Hi thanks for stopping by! I'm going to do a George Costanza and do the opposite of what I've done on my profile before. Here it goes: I'm looking for a man who has an open heart and has the courage to be willing to fall head over heels in love. Yes, that's asking a lot on a dating site, but really is it? To have great love takes great leap of faith. "Love is an act of faith, not an exchange." ~Paulo Coehlo
Here's the thing. I am just as scared to death and resistant as you. We're all looking for love. We've had it, lost it, been heart-broken by it and want love safety. But what has living in the heart comfort zone brought you? I've asked myself this. Emailing and texting, then moving on to countless coffee dates with people who like hiking and dogs like you because an algorithm says we're a match. I realized I am willing to be bold in business but have been conservative with love and that has to change even if it starts with a small heart felt action on a website.
What we have is hope. We aren't born with courage. We are given opportunities to demonstrate courage. Best line in Evan Almighty. There is the dream of that one person, that love that makes us a more loving human and the world a brighter place - to feel alive! I'm looking for that kind of connection. I know I'm asking for more than I can chew, but I'm willing to be imperfect, scared and fall down because I know the right man will extend his hand to help pick me up and I for him.

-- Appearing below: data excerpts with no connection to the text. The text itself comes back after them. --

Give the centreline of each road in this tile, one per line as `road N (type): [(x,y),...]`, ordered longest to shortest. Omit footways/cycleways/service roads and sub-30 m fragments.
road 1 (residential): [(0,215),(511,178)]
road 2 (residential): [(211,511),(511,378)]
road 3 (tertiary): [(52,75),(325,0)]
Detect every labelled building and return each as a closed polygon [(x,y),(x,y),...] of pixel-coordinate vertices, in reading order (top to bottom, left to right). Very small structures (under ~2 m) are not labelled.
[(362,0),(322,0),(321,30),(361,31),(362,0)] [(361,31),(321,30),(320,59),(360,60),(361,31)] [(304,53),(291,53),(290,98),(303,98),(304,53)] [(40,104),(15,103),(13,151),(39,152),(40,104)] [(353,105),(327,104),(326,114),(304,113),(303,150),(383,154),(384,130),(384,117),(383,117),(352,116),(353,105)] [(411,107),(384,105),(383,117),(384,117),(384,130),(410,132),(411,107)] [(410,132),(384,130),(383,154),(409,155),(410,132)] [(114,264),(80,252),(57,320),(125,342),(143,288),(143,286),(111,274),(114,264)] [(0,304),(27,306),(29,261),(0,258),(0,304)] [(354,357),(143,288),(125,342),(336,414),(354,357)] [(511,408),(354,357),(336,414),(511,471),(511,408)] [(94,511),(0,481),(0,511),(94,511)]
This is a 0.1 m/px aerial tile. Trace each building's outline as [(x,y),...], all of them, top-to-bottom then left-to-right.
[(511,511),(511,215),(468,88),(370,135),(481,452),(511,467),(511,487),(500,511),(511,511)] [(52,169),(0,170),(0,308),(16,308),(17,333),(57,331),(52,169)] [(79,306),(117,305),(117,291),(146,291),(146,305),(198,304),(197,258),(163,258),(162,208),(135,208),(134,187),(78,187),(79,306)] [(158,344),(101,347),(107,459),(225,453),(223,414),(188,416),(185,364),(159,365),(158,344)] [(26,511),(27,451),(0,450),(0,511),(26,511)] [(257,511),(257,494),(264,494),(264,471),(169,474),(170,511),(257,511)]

It starts with me, It starts with you. Shall we try doing the opposite? :-)
The Costanza results
So what happened when I changed my profile? Well, to use marketing terms, my conversion rate tripled! I started getting WAY more responses from men that were more the type I'd go out with at least for a first date. Most of the emails I got said basically, "I love your profile. Good for you for having the courage to be bold and ask for what you want. It's so refreshing to see that."
Because I really opened my heart and took a chance, online dating has taken a whole different turn for the better. Who knows what will happen, but I am being open-hearted.I am also experimenting with letting go of expectations like how I "think" things should go, or how my husband-to-be will look like or show up. Believe me, this all feels very awkward, scary, and uncomfortable, BUT, the old way was not getting me anywhere I wanted to be. I have to evolve or be okay with being single in my comfort zone. I'm not okay with option B, so like in my business, I'm going to take the risks with my heart and go for it!
And speaking of my business, I am going to apply heartfulness to creating a "conscious startup" in 2013. More on that in the next post. I also want to explore where heartfulness can help me in my health, with my friends and family, and helping make the world a better place. To use movie metaphor, I'm excited about the adventure and stories to come giving my heart the leading role and giving my mind an opportunity to be a supporting cast member.
2013 is the year of heartfulness. What is your 2013 theme?